- [ASSIGNMENT]: The stretch from the line with "13: (269, 151)" through the line with "32: (447, 35)" in the records below: write it out exactly, and nothing else.

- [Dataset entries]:
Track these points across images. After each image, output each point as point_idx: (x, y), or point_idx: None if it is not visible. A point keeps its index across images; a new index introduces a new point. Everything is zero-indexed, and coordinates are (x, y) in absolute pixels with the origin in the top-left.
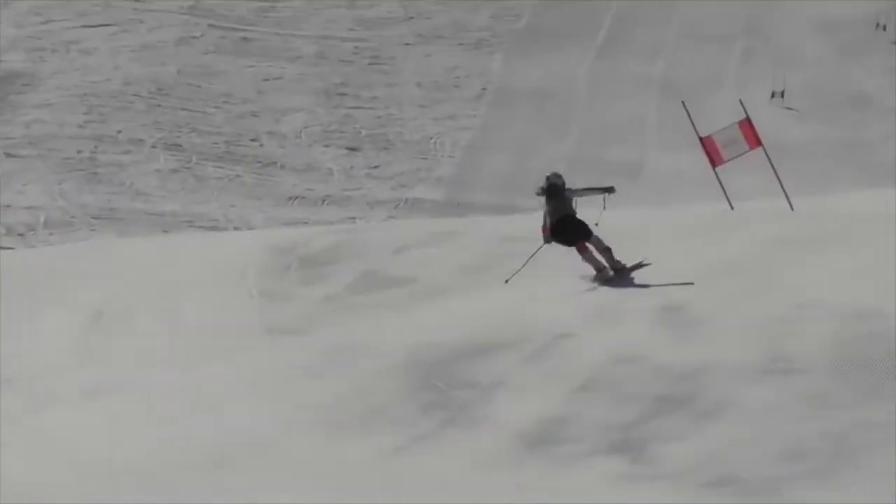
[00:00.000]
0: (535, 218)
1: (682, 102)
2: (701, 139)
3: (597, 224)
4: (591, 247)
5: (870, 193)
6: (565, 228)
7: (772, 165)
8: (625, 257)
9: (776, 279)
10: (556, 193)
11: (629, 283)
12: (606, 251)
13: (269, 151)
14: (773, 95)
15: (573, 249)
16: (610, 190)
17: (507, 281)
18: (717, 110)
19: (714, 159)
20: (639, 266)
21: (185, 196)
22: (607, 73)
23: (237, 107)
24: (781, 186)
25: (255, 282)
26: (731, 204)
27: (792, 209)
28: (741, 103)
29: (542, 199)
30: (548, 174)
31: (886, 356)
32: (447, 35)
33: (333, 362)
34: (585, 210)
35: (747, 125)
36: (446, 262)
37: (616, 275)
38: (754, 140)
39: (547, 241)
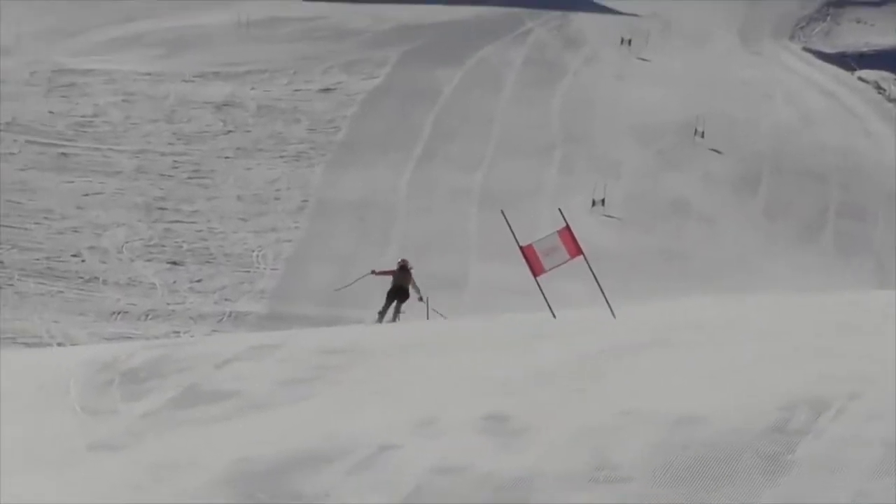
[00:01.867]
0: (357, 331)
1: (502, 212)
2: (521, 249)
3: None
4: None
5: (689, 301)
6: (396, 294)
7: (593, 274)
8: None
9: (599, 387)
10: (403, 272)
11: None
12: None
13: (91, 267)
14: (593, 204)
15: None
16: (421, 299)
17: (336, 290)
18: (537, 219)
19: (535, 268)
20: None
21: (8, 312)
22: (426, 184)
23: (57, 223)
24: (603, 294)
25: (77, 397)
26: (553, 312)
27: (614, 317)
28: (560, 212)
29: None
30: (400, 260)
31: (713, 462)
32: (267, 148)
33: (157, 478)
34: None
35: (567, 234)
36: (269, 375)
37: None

- [SOLUTION]:
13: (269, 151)
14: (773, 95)
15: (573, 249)
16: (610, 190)
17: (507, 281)
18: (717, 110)
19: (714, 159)
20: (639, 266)
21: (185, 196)
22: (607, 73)
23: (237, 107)
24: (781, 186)
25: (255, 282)
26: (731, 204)
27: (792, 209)
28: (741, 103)
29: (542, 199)
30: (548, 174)
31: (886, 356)
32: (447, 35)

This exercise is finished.